SREL: Un brouillard après l’autre

L’audition de l’ancien chef des services secrets nous a permis d’en savoir un peu plus tout en nous laissant sur notre faim. Reste à savoir si certaines de ces déclarations feront office de bombes à retardement.

Ceux qui le connaissent ou ont eu affaire à lui sont unanimes : Marco Mille, l’ancien directeur du Srel, est un homme intègre. Consciencieux dans son travail, il serait sincèrement imprégné du sens de l’Etat de droit et rétif aux barbouzeries qui devaient être monnaie courante dans la « maison » – alors dominée par des militaires en manque de communistes à dégommer. On comprend la mine déconfite de Mille lors de son audition par la commission d’enquête. On l’y vit apparaître perturbé, les traits fatigués. Un homme qui doit se dire qu’il n’a pas fauté, au contraire même, qu’il aurait tout fait pour améliorer une situation malsaine. Un homme qui a finalement échoué dans cette tâche et que l’on voue aux gémonies. Un homme qui en sait beaucoup, qui en sait bien plus évidemment qu’il ne peut pour l’instant révéler. Un homme interrogé par certains députés alors censés contrôler son service dans une commission parlementaire, mais dont on peut douter qu’ils aient brillé dans l’accomplissement de cette tâche. Et qui sont désormais condamnés à rattraper le coup, afin de ne pas trop donner l’impression de l’avoir laissé trop longtemps filer. On regrettera également que la commission d’enquête ait omis de demander à Mille dans quelle mesure le Srel fit appel à des informateurs officieux afin de noyauter les partis, le monde associatif et syndical, voire la presse.
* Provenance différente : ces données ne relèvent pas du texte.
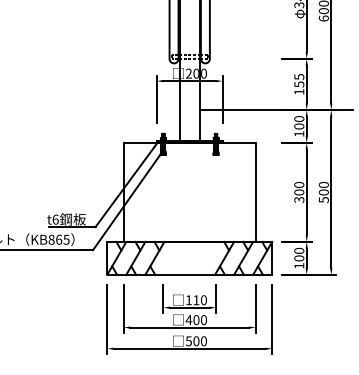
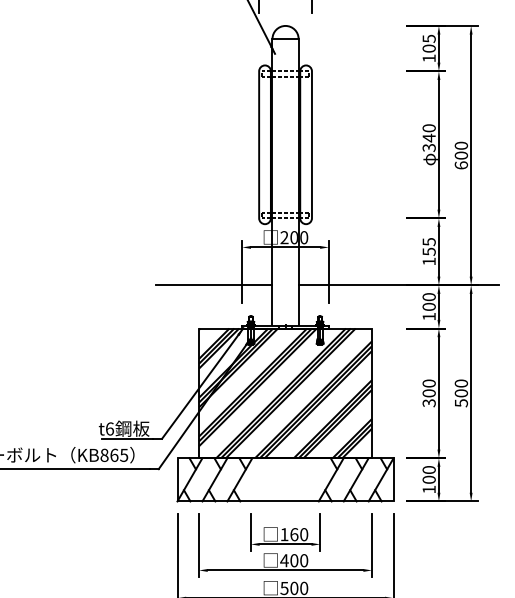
line: (134, 110) -> (213, 285), added
hatch: (189, 192) -> (285, 393), added
text: (196, 300) -> (294, 534), 110 -> 160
L’audition de Mille cette semaine laisse une impression mitigée. Sur certains points, il est allé plus loin que l’on aurait pu penser, contredisant à la fois lui-même et d’autres acteurs de l’affaire. Par contre, et l’on pouvait s’y attendre, il se tut, du moins en séance publique, sur les questions les plus sensibles. Ce fut notamment le cas concernant la collaboration supposée entre le grand-duc et le MI6 (les services secrets extérieurs britanniques). Question discutée par la suite en huis clos et dont Alex Bodry, président de la commission, a pu entretenir la presse en accord avec Mille. Troublant : Mille y aurait affirmé que durant son entretien enregistré avec le premier ministre et lors duquel il lui faisait part de ses soupçons quant au chef de l’Etat, il ne pensait en fait pas directement à lui mais à son « entourage » et que, réflexion faite, ses soupçons seraient dénués de tout fondement. Faut-il pour autant clore ce dossier, comme l’a laissé entendre Bodry ?

Pour sûr, l’audition du premier ministre Jean-Claude Juncker sera des plus intéressantes car il devra éclaircir la zone d’ombre sur les conditions du licenciement de Mille. Fait nouveau, ce dernier a avancé des raisons supplémentaires à son départ, comme son souhait de s’installer à l’étranger et de voguer vers d’autres horizons professionnels. Que Juncker n’ait pas donné suite, pour employer les mots de Mille, à sa proposition de démissionner, brise également avec la version communément admise, tout comme la date – le 16 décembre 2008 – à laquelle le premier ministre l’aurait informé de sa connaissance de l’enregistrement. Une évaluation juridique devra désormais déterminer s’il y a dans ce cas prescription, ce qui aurait pour conséquence l’arrêt de la procédure d’enquête du parquet et permettrait à la commission d’enquête parlementaire de se pencher sur cette question plus profondément.

Reste à déterminer le caractère illégal d’une demi-douzaine d’écoutes qui auraient été menées sous Mille, comme son successeur Patrick Heck l’affirma la semaine passée. Lors de son audition, il s’est contenté d’indiquer les raisons générales de ces écoutes, dont une aurait été exécutée dans le secteur économique. Depuis hier, selon la radio 100,7, cette écoute aurait concerné, comme on aurait pu s’y attendre, la société Cargolux. Ce qui devrait étendre encore l’affaire Srel à celle de la débâcle de la reprise avortée de la société par le Qatar. Et nous nous retrouverions (voir woxx 1197) dans un imbroglio mêlant services secrets, la Cargolux, la place financière et la gestion gouvernementale de l’opération.